The problem:
Show each line of the records that contains the string "evenodd".

Given data:
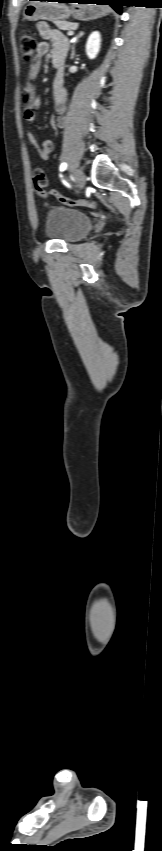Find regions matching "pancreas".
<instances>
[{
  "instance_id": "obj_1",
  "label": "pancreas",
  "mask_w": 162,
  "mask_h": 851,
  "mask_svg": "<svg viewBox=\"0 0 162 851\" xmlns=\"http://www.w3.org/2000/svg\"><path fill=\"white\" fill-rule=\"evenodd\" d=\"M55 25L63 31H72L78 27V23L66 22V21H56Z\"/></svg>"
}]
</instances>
---
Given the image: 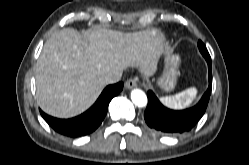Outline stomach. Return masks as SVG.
--
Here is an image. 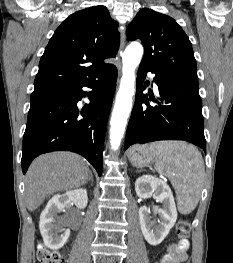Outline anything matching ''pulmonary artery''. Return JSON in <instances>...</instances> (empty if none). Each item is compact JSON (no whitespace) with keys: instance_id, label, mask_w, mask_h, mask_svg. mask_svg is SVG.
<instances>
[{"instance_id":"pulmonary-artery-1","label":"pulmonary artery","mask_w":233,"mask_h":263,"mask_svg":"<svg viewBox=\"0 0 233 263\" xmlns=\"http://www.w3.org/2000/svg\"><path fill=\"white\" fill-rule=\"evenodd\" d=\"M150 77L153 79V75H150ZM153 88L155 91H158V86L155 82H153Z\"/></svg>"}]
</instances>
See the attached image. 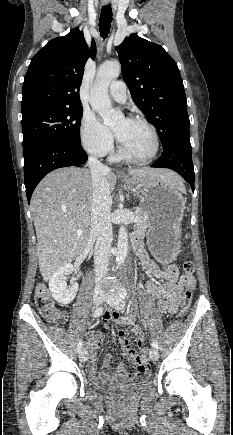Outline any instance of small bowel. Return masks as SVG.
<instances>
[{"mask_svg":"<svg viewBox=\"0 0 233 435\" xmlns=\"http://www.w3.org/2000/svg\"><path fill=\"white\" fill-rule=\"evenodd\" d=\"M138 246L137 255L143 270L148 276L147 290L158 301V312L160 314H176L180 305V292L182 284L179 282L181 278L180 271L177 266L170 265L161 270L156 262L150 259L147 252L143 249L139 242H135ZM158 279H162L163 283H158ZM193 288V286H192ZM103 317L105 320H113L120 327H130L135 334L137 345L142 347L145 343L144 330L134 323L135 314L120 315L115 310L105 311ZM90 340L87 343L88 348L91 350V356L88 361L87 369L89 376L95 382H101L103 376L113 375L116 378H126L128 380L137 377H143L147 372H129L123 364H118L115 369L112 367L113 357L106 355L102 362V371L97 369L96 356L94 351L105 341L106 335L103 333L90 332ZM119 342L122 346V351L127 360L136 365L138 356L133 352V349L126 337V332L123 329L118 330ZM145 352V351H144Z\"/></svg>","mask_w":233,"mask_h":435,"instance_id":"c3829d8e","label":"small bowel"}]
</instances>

Exercise output:
  "mask_svg": "<svg viewBox=\"0 0 162 851\" xmlns=\"http://www.w3.org/2000/svg\"><path fill=\"white\" fill-rule=\"evenodd\" d=\"M55 25L63 31H72L78 27V23L66 22V21H56Z\"/></svg>"
[{"instance_id":"pulmonary-artery-1","label":"pulmonary artery","mask_w":233,"mask_h":263,"mask_svg":"<svg viewBox=\"0 0 233 263\" xmlns=\"http://www.w3.org/2000/svg\"><path fill=\"white\" fill-rule=\"evenodd\" d=\"M150 77L153 79V75H150ZM153 88L155 91H158V86L155 82H153Z\"/></svg>"}]
[{"mask_svg":"<svg viewBox=\"0 0 233 435\" xmlns=\"http://www.w3.org/2000/svg\"><path fill=\"white\" fill-rule=\"evenodd\" d=\"M138 246L137 255L143 270L148 276L147 290L158 301V312L160 314H176L180 305V292L182 284L179 282L181 278L180 271L177 266L170 265L161 270L156 262L150 259L147 252L143 249L139 242H135ZM158 279H162L163 283H158ZM193 288V286H192ZM103 317L105 320H113L120 327H130L135 334L137 345L142 347L145 343L144 330L134 323L135 314L120 315L115 310L105 311ZM90 340L87 343L88 348L91 350V356L88 361L87 369L89 376L95 382H101L103 376L113 375L116 378H126L128 380L137 377H143L147 372H129L123 364H118L115 369L112 367L113 357L106 355L102 362V371L97 369L96 356L94 351L105 341L106 335L103 333L90 332ZM119 342L122 346V351L127 360L136 365L138 356L133 352V349L126 337V332L123 329L118 330ZM145 352V351H144Z\"/></svg>","mask_w":233,"mask_h":435,"instance_id":"c3829d8e","label":"small bowel"}]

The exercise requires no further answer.